The extent to which our own, and any of these previous studies, provides insights into the frequency of pain exacerbations or flares is limited by the data available. As noted by Marty [11] and in consensus work for flare definition in other rheumatic diseases [43, 44], flares are probably best thought of as multidimensional constructs. With the data available to us we could not verify the speed of onset, duration, or other features (e.g. swelling, limping) that may be important in distinguishing acute flares from other forms of variability within the natural history of osteoarthritis pain. An important limitation of our study is the potential misclassification bias as a result of recall error.

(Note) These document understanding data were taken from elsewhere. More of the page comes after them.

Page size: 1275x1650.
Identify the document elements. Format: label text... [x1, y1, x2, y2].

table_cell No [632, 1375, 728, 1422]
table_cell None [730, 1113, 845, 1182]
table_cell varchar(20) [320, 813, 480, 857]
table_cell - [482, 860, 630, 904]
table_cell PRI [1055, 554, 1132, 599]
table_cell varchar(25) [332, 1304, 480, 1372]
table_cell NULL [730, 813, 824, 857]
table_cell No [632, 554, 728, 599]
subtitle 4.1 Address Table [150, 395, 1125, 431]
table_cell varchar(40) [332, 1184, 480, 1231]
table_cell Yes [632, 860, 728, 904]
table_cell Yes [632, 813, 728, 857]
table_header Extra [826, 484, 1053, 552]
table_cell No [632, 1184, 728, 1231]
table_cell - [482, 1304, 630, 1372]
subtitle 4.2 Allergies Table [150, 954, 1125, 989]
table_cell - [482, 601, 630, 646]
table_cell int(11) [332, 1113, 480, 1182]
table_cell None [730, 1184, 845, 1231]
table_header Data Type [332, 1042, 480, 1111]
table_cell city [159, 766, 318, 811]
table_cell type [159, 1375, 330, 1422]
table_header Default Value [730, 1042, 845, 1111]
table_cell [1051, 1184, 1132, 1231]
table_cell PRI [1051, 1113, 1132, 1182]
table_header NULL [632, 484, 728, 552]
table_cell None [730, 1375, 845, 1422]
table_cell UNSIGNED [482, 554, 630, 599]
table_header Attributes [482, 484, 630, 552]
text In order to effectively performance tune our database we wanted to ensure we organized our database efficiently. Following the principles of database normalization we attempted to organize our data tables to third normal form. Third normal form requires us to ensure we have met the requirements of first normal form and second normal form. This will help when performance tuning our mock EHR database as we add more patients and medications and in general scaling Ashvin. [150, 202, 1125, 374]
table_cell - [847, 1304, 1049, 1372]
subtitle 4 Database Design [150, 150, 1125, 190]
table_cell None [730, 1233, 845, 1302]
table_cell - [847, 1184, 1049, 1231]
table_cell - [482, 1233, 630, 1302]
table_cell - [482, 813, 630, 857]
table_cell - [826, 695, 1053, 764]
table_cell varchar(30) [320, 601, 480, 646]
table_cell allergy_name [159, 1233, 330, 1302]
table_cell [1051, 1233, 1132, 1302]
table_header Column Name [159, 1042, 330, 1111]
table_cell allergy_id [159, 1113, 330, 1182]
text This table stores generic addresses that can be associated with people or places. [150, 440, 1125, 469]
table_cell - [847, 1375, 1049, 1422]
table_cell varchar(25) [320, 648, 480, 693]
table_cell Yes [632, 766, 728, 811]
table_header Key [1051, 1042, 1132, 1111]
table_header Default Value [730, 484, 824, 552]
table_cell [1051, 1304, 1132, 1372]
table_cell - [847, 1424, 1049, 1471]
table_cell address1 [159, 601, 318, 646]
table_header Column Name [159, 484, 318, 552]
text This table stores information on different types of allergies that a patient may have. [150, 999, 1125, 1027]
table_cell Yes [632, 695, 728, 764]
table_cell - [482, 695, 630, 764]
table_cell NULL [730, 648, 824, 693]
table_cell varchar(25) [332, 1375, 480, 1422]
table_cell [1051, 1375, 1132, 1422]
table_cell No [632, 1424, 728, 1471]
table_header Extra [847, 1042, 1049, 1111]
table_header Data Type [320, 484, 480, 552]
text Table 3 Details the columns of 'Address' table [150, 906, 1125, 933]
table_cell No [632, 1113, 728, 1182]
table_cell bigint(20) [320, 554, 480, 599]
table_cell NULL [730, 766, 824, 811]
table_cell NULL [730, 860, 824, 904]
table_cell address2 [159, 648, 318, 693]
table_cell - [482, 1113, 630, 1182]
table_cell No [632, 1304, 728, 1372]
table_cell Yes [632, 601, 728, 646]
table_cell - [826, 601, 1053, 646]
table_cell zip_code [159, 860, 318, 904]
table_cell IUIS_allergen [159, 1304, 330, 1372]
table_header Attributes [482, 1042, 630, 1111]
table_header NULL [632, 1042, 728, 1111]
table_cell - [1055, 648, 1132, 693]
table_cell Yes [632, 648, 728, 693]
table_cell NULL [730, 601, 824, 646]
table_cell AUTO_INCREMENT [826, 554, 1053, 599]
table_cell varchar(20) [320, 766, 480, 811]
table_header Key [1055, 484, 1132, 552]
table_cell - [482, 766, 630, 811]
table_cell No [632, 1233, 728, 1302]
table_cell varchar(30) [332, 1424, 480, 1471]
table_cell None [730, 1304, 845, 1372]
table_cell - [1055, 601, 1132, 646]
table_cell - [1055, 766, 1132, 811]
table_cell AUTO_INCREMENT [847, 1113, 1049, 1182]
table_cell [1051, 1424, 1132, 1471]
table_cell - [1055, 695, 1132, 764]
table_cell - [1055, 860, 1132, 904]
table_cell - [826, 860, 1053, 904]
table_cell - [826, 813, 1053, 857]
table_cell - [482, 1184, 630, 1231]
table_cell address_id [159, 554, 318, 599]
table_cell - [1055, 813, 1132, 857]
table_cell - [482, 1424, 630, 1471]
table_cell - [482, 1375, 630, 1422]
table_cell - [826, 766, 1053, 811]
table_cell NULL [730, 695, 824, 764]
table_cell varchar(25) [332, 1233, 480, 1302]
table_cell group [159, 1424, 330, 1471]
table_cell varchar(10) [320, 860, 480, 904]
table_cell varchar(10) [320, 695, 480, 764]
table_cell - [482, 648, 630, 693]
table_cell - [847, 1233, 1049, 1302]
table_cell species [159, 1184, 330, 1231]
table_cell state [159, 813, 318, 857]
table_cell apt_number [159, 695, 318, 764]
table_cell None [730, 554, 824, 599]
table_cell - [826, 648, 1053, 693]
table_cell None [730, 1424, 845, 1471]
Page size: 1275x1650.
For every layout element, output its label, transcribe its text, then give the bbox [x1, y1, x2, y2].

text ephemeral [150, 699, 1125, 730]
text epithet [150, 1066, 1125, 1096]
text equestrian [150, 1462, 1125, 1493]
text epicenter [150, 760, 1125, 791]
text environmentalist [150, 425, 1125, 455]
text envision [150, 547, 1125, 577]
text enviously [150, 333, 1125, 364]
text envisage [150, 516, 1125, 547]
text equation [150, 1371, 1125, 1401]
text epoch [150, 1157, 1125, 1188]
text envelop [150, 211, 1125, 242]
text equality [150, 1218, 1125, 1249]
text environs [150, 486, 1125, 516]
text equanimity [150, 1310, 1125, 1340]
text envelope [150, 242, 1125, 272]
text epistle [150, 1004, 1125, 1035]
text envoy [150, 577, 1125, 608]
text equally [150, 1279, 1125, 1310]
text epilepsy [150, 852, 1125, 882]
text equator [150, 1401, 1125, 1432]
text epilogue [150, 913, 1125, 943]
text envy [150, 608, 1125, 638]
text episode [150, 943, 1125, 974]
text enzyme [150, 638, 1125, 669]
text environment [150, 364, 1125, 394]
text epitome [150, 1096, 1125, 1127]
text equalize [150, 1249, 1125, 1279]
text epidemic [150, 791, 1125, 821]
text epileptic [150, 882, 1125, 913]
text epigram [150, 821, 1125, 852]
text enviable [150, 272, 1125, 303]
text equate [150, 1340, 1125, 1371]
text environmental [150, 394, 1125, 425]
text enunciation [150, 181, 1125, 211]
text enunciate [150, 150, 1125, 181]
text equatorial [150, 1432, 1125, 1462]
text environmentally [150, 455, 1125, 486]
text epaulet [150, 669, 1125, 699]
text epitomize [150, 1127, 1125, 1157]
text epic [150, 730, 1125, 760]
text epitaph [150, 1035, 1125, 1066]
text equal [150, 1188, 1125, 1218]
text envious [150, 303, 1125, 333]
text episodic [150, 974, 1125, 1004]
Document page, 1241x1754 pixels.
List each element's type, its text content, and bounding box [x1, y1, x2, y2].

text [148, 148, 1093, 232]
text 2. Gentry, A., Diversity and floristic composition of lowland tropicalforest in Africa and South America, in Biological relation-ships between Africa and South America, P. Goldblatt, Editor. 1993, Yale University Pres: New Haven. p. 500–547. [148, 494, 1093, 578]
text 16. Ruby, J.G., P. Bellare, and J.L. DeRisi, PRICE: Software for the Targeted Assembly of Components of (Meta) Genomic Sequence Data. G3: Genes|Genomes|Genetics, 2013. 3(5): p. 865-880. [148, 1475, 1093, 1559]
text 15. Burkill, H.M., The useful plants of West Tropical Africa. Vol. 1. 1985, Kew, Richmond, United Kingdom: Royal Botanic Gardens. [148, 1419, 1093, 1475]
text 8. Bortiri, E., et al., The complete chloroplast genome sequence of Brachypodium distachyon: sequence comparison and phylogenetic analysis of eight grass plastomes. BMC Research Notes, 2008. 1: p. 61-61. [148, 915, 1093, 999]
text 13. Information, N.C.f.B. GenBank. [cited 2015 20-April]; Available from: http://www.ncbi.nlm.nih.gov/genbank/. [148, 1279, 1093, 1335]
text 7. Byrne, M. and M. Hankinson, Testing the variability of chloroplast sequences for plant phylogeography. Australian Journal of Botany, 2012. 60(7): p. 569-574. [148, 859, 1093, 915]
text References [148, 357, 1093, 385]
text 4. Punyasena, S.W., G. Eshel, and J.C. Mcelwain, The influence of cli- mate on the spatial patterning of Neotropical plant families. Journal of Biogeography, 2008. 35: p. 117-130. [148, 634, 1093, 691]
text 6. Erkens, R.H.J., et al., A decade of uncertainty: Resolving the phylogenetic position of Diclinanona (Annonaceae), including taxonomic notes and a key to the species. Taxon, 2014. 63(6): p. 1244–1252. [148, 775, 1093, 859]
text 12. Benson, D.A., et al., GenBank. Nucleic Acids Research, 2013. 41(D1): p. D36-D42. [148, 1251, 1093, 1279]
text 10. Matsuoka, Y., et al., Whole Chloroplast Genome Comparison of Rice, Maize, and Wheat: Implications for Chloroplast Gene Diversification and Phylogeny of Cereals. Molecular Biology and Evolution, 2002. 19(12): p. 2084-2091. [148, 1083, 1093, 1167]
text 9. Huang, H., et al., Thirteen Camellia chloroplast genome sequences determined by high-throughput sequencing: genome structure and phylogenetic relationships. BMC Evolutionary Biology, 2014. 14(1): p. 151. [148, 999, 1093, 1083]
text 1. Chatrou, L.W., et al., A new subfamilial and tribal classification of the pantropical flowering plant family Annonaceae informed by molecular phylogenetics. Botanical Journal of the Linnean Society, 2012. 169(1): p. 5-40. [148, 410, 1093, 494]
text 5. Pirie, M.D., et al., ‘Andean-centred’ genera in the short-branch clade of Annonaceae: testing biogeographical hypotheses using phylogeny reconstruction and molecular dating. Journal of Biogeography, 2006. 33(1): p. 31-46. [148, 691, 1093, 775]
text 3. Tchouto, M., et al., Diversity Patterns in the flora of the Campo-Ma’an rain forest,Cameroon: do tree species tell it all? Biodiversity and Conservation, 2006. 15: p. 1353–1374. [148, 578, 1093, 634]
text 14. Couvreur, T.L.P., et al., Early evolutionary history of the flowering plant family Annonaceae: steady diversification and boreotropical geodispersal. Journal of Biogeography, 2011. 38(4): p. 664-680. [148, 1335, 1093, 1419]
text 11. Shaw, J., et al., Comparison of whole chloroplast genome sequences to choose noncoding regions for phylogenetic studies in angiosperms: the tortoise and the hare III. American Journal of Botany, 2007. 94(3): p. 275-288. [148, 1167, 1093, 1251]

We hypothesise that patients with increased pain closer to the measurement time points may have overestimated their average and worst pain scores whereas those with fewer pain fluctuations or no increase in pain close to the measurement time points are likely to have underestimated their pain scores over the previous 6 months. The overall impact of this on our results is uncertain. In addition, the long period of recall may be particularly prone to ‘forward telescoping’ where an event is reported more recently than it actually happened [45, 46]. In our analysis we have used the ‘average’ and ‘worst’ pain scores taken from the Von Korff pain grade. These were chosen as they were similar but unfortunately not comparable to outcomes used in flare design trials. Flare-ups are identified in drug withdrawal trials by comparing baseline pain scores to worst pain scores. These limitations are only likely to be resolved by prospective studies with frequent repeated measures over clinically relevant time periods incorporating the concept of pain variability

The pattern of associations found in our study is consistent with previous findings for some risk factors but not others. Higher BMI, pain intensity, stiffness, and functional limitation have been found to be associated with flares in previous studies [11, 16]. By contrast, our finding of an increased risk of potential flare with younger age was found by neither Marty nor Ricci which may reflect the duration of data collection. Bouts of heavy physical activity [47], buckling and knee injury [48] and worsening mental health [37] have previously been shown in case-crossover designs to be associated with pain flares. The fact that our study found no association between these factors measured at baseline and episodes of worsened pain occurring months and years later may simply affirm the need to regard these factors as time-varying, proximal triggers. From influential qualitative studies by Gooberman-Hill et al [49] and Hawker et al [9], pain variability is thought to be a particular feature in the early and the advanced stages of osteoarthritis. In our study we found no strong relationship between significant variability in pain and severity of radiographic knee OA suggesting that this may happen across the spectrum of the disease. As noted above, our data do not permit us to explore further the quality or predictability of episodes of severe pain: dimensions identified by patients as critical to their ability to cope [12, 50]. If correct, our finding that younger age, male gender, and BMI are associated with higher risk of significant symptom variability, might imply an important role for joint loading in provoking episodes of severe pain and acute flares.

Conclusion

Up to a third of community-dwelling symptomatic adults recall significant variability in knee pain that includes periods of severe pain. Such variability occurs across the spectrum of radiographic severity of knee osteoarthritis. A larger body of work, as has been done for other diseases such as COPD (Chronic Obstructive Pulmonary Disease), is needed to reliably determine the characteristics of those who experience significant symptom variability, including acute flares [51], to assess burden [52], and to guide prevention [53].